Aceh sedang tidak baik-baik saja.

Puisi: Atas Nama Kebenaran (Karya Weni Suryandari)

Puisi "Atas Nama Kebenaran" mengajak pembaca untuk merenung tentang konsekuensi dan pengorbanan yang melekat dalam mempertahankan nilai-nilai ...
Atas Nama Kebenaran

Kita tak pernah bisa menang atas kemarahan pada
mereka yang menutup pintu kejujuran
orang-orang tertindas di bawah kaki tirani
Terpinggirkan.

Kau tahu dengan apa orang-orang membela kebenaran?
Dengan suara parau, doa air mata dan cabik luka
menganga di popor senjata

Kau tahu dengan apa orang orang bisa mengubur dendam?
Dengan jarak waktu sepanjang pundakmu tak dapat disentuh
beban kenangan yang berkejaran.

Ataukah senja diam-diam mengajak kita bersembunyi
Di balik punggung sejarah yang kita tulis dalam sunyi
Dan kebenaran mengabdi pada kepala tanpa mahkota

2014

Sumber: Media Indonesia (25 Januari 2015)

Analisis Puisi:

Puisi "Atas Nama Kebenaran" karya Weni Suryandari menggambarkan keberanian dan keteguhan orang-orang yang berjuang untuk kebenaran di tengah ketidakadilan dan penindasan. Melalui gambaran yang kuat dan bahasa yang tajam, penyair mengajak pembaca untuk merenung tentang perjuangan dan konsekuensi yang muncul dalam mencari keadilan.

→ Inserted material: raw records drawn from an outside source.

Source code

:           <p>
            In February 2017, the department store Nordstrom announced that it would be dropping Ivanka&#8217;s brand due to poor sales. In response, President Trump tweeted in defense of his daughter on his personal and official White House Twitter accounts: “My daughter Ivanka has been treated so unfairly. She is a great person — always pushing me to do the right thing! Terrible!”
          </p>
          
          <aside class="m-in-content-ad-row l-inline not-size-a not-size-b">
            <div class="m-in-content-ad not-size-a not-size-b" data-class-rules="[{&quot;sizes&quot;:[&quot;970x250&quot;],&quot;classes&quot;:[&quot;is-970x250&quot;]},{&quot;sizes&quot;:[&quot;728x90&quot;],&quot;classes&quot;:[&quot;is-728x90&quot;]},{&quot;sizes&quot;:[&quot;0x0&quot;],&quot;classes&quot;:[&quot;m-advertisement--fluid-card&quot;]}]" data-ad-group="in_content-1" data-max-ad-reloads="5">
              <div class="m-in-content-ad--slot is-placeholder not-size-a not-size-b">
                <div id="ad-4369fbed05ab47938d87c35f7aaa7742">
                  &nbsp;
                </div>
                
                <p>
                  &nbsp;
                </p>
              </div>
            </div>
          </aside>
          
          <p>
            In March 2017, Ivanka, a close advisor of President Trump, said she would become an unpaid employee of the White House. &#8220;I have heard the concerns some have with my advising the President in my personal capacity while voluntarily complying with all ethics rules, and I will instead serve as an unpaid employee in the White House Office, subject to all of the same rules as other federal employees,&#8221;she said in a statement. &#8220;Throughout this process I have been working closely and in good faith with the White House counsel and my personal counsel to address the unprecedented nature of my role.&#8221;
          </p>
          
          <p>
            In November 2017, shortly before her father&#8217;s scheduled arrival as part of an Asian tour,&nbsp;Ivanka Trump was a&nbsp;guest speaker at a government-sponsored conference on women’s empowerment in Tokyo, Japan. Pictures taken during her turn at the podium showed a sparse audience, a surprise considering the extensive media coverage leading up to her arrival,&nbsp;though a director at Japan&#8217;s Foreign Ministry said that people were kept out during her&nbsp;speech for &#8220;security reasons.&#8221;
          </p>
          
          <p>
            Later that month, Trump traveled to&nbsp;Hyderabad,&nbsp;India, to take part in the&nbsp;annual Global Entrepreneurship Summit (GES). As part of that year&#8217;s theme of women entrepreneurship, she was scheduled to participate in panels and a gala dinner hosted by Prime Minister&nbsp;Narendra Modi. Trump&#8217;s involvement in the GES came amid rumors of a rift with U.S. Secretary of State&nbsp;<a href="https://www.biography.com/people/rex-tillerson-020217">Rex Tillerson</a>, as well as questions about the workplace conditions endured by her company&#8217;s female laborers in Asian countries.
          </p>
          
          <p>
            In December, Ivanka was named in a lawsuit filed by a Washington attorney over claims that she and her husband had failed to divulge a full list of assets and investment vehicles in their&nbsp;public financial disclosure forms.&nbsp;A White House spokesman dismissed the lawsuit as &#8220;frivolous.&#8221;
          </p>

Tidak Bisa Menang atas Kemarahan: Puisi dibuka dengan kesadaran bahwa kita tak pernah bisa menang atas kemarahan terhadap mereka yang menutup pintu kejujuran. Ini menciptakan citra konflik antara kebenaran dan ketidakadilan, di mana kejujuran sering kali ditekan oleh kekuatan yang otoriter.

Orang-Orang Tertindas dan Terpinggirkan: Penyair menyoroti penderitaan orang-orang tertindas di bawah kaki tirani dan terpinggirkan. Puisi menciptakan empati terhadap mereka yang berjuang melawan ketidakadilan dan mengekspos konsekuensi dari ketidaksetaraan sosial.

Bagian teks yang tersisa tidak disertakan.